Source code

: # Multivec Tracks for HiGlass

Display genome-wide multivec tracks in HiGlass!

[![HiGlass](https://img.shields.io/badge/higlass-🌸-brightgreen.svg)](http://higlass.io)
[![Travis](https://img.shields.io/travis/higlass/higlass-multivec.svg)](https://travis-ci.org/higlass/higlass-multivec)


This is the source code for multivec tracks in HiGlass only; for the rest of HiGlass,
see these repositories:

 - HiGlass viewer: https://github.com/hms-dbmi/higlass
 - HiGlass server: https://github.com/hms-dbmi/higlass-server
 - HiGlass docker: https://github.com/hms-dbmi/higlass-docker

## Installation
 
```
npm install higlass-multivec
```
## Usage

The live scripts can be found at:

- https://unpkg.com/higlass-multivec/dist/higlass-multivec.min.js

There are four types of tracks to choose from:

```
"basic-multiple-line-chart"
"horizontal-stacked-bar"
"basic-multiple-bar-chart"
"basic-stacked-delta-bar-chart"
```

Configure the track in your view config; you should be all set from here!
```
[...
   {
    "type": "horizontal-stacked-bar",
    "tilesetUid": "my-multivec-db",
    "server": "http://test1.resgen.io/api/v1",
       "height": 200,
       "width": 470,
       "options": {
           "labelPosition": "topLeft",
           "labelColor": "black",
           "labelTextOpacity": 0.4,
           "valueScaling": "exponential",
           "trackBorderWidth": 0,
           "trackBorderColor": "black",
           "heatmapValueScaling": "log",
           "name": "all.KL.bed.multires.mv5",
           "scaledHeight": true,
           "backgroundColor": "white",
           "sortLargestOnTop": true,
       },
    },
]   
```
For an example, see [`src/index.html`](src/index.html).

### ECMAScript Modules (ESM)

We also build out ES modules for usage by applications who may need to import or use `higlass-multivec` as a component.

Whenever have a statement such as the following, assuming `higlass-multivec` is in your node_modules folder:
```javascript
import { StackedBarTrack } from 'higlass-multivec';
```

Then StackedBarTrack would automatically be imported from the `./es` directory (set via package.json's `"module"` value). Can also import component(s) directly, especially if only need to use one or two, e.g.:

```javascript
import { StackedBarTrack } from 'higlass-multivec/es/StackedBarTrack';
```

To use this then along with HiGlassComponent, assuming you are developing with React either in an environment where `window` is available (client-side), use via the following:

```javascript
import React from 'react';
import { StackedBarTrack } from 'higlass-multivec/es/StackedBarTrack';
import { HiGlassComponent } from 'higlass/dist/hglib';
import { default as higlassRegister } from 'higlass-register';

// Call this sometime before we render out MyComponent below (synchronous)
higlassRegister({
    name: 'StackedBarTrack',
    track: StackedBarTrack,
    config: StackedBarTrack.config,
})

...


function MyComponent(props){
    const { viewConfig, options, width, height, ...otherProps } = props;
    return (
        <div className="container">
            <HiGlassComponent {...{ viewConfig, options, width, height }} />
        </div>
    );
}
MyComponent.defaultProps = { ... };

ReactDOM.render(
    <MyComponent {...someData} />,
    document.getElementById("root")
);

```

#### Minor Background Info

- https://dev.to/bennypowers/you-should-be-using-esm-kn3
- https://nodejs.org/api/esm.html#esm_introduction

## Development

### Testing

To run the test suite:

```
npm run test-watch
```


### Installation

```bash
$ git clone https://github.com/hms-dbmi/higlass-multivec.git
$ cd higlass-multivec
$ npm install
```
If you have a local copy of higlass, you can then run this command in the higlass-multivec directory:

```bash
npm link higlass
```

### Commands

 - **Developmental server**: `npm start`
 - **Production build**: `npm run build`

☆ ☆ ☆

__Problem to solve__
Whenever "higlassRegister" occurs in a line above, copy that line.

__Worked solution__
import { default as higlassRegister } from 'higlass-register';
higlassRegister({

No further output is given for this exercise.